The campus groups curating a section of the event and the topics each will be addressing are:
- Equitable Residential Experiences (ERE) will present about racism, citing some specific experiences from the campus and Eau Claire community.
- Gender and Sexuality Resource Center (GSRC) will be depicting examples of homophobia and transphobia.
- Services for Students with Disabilities (SSD) will present about ableism and the many ways the world is not equitable or equally accessible to people with disabilities.
- Equity in Student Matters (ESM) will share information about their different student commissions in the hallway near the reflection/discussion spaces.
- Members of the Honors Colloquium in Documentary Theater will present some of their projects that touch on topics surrounding bias.
- Peer Diversity Educators (PDE) will offer a space that educates about classism.

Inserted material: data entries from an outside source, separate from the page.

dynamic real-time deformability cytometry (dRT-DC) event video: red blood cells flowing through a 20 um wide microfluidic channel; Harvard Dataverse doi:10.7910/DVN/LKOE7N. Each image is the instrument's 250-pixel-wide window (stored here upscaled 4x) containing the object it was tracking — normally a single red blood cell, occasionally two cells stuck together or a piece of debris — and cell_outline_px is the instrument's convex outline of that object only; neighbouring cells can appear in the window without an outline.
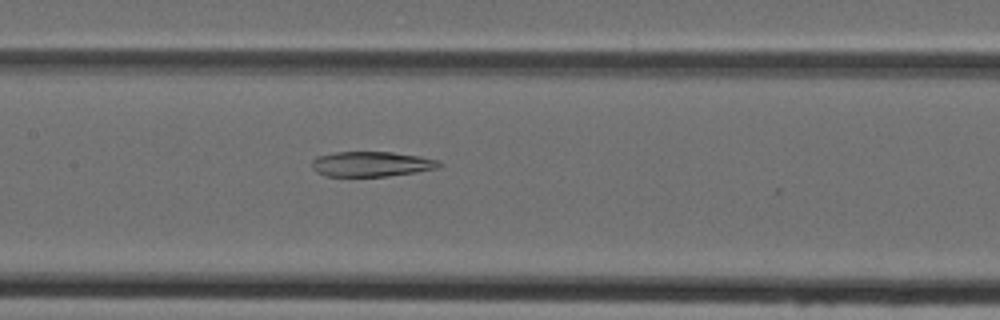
{"species": "Egyptian fruit bat (a non-hibernating species)", "species_latin": "Rousettus aegyptiacus", "temperature_condition": "cold", "stored_images_in_passage": 48, "camera_frame_rate_fps": 3000, "um_per_image_px": 0.085, "animal": {"sex": "female"}, "frame": {"image": 1, "passage_image": 23, "time_ms": 7.333, "image_size_px": [1000, 320], "cell_outline_px": [[444, 164], [440, 168], [416, 172], [388, 176], [328, 176], [316, 172], [312, 168], [312, 160], [316, 156], [336, 152], [392, 152], [420, 156], [440, 160]], "centroid_in_image_um": [31.62, 13.94], "position_along_channel_um": 175.8, "area_um2": 18.79}}
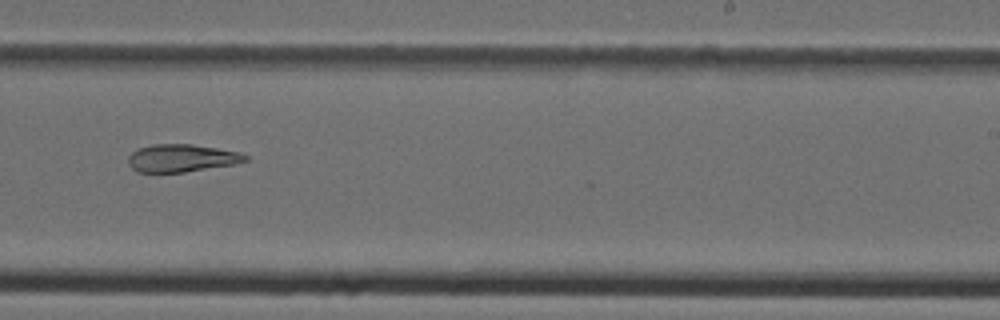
{"frame": {"image": 2, "passage_image": 30, "time_ms": 9.667, "image_size_px": [1000, 320], "cell_outline_px": [[248, 160], [232, 164], [184, 172], [136, 172], [128, 164], [128, 156], [136, 148], [152, 144], [192, 144], [216, 148], [236, 152], [248, 156]], "centroid_in_image_um": [15.36, 13.43], "position_along_channel_um": 273.6, "area_um2": 18.73}}
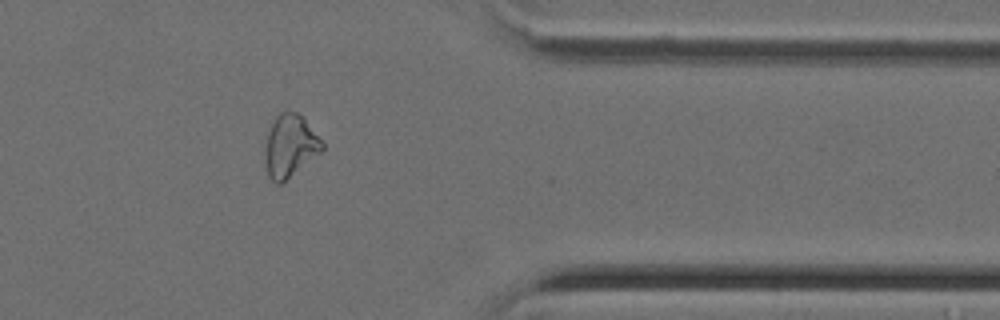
{"frame": {"image": 3, "passage_image": 39, "time_ms": 12.667, "image_size_px": [1000, 320], "cell_outline_px": [[324, 148], [320, 152], [280, 184], [276, 184], [268, 176], [268, 132], [276, 116], [280, 112], [288, 108], [296, 112], [304, 120], [324, 144]], "centroid_in_image_um": [24.68, 12.36], "position_along_channel_um": 386.7, "area_um2": 19.65}}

- Inter-Tribal Student Council (ITSC) will curate a space, with the exact topic of bias against Indigenous people yet to be determined.
- Campus a capella group Fifth Harmony will perform outside of the Dakota Ballroom, offering background music as students reflect on the content.
“It’s exciting to be able to build on the expertise offered in the Smithsonian exhibit by walking our students through the tangible aspects of their own lives where the outcomes of implicit bias play out, along with tangible ways we can all change our own bias-influenced behaviors,” Gonzalez says.
Sara Nagel is one of the peer diversity educators helping to create a section of the event. The senior psychology major also completed the EDI certificate offered through UW-Eau Claire’s Center for EDI Training, Development and Education. All students who attend the “Tunnel of Awareness” are eligible to register the experience as a Tier 2 EDI credit toward that same certificate.
Nagel is pleased to be part of offering yet another immersive learning experience to guide Blugolds along the path of cultural competence, a cornerstone of the UW-Eau Claire educational mission.
“Students will be asked to think critically throughout the entire event and make connections to things they may have seen, heard or experienced in their lives in relation to internal bias,” Nagel says.
“We will all examine our personal behaviors, how it is we move through this world, and how our personal and institutional interactions with others can be affected by implicit bias.”